So that’s Israel, a country I’ve always felt free to criticise, just as I will criticise Britain and America, my two home countries. But over the past 12 months people have said things to me about Israel that felt as if they were squeezing my sciatic nerve. Not because I disagreed with them but because what they were saying was so — here comes the technical term — ignorant. And the worst part is, they took pride in the ignorance, because things like “context” and “history” are seen now by too many as mealy-mouthed justifications for the killing of Palestinian and Lebanese citizens. They are not. But they are real.
In the US the big book out now is The Message, by Ta-Nehisi Coates, one of the most revered American writers working today, whose articles about racism in the US have won pretty much every prize possible. In the new book he claims that Israel is analogous to the antebellum American South and Palestinians are analogous to the American slaves, and any claim that it’s more complicated than that is “horseshit”. When asked last week why he left out any references to Palestinian terrorism, Coates replied, “The reporters who believe more sympathetically in Israel’s right to exist don’t have any trouble in getting their voice out.” But if partial history is wrong in one direction, it is wrong in the other. Or, apparently, not: “I’m the child of Jim Crow. I have a moral compass about this, and perhaps it’s because of my ancestry,” he said. So whereas his ancestry gives him a moral compass, journalists who believe in Israel’s right to exist (to quote Liz Lemon from 30 Rock, “Jack, just say Jewish — this is taking for ever”) are full of horseshit.
Historical ignorance is not moral clarity. It’s narcissism, laziness and stupidity. And, as the war continues, the ignorance mushrooms, perhaps to simplify a conflict that is so complex. An English friend told me the other week that October 7 was “inevitable”, by which they meant “understandable”. Another described Israel as a “colonial settler country”, as though Holocaust survivors who couldn’t return to their native countries — including my Polish ancestors — were white supremacists. Others blame Israel entirely for what’s happened to Gaza, to which I say: google Yasser Arafat. How is it so hard for some people to understand that Binyamin Netanyahu is appalling and Hamas and Hezbollah are murderous terrorists who have sacrificed their own people’s lives because they hate Israel, Jews and the West? Are they stupid, or just stupid about Jews?
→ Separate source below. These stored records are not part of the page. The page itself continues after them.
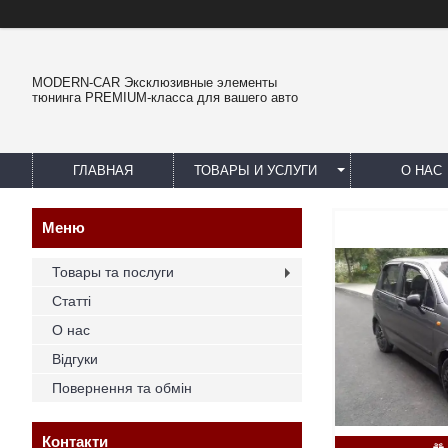
MODERN-CAR Эксклюзивные элементы
тюнинга PREMIUM-класса для вашего авто
ГЛАВНАЯ
ТОВАРЫ И УСЛУГИ
О НАС
Товары та послуги
Статті
О нас
Відгуки
Повернення та обмін
Контакти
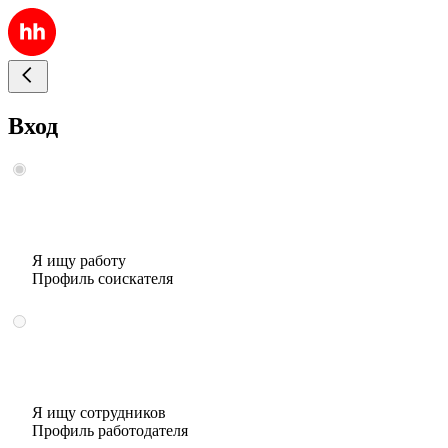
Вход
Я ищу работу
Профиль соискателя
Я ищу сотрудников
Профиль работодателя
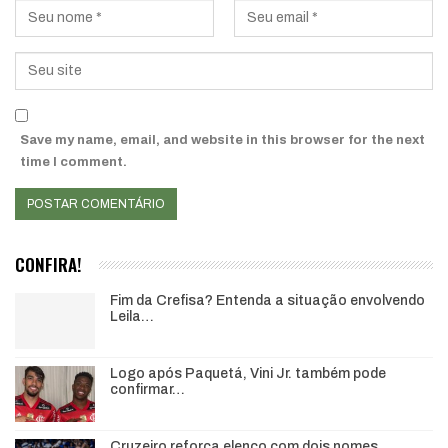
Save my name, email, and website in this browser for the next
time I comment.
CONFIRA!
Fim da Crefisa? Entenda a situação envolvendo
Leila…
Logo após Paquetá, Vini Jr. também pode
confirmar…
Cruzeiro reforça elenco com dois nomes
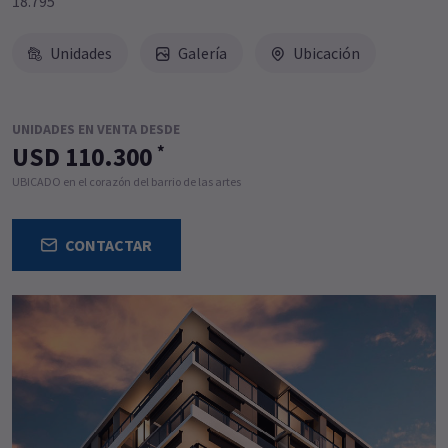
18.795
Unidades
Galería
Ubicación
UNIDADES EN VENTA DESDE
USD 110.300
*
UBICADO en el corazón del barrio de las artes
CONTACTAR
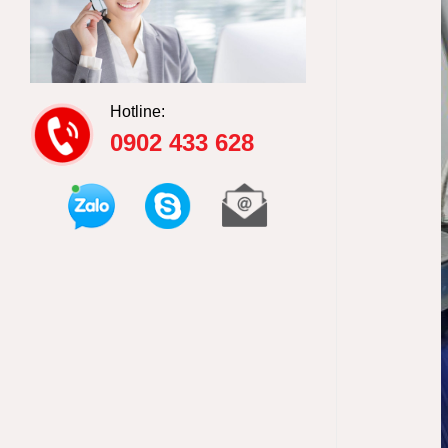
Hotline:
0902 433 628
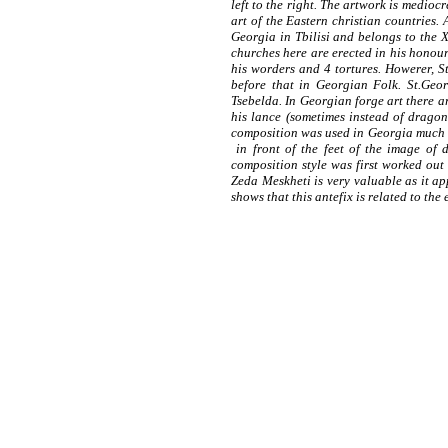
left to the right.
The artwork is mediocre
art of the Eastern christian countries.
Georgia in Tbilisi and belongs to the X
churches here are erected in his honour
his worders and 4 tortures. Howerer, St
before that in Georgian Folk. St.Geo
Tsebelda.
In Georgian forge art there a
his lance (sometimes instead of dragon
composition was used in Georgia much m
in front of the feet of the image of 
composition style was first worked out
Zeda Meskheti is very valuable as it ap
shows that this antefix is related to the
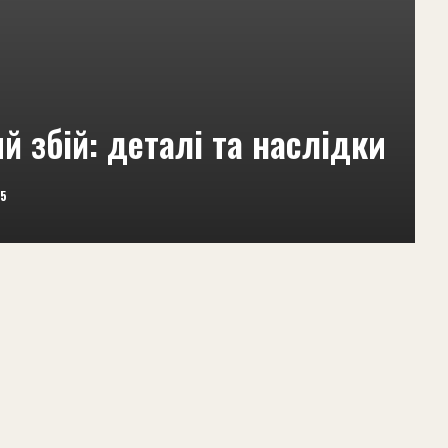
й збій: деталі та наслідки
25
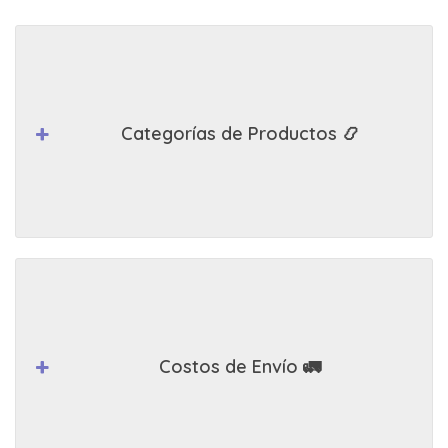
Categorías de Productos 📿
Costos de Envío 🚛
When you’re surrounded by so much stupidity, it is hard to resist the pull of extremism, ideology and simplifications. But, like Coates, I too have a moral compass; unlike his, mine tells me that Israel is complicated, and so, sometimes, is being Jewish. There have been times this year when I’ve definitely felt more Jewish than anything else. But when I was in the synagogue, three layers of security outside, praying for a better year for all inside, I made my new year’s resolutions: to not listen to fools who try to rewrite history and to never forget how lucky I am to live here and to live now. And to celebrate that, my kids and I went out to buy some snacks.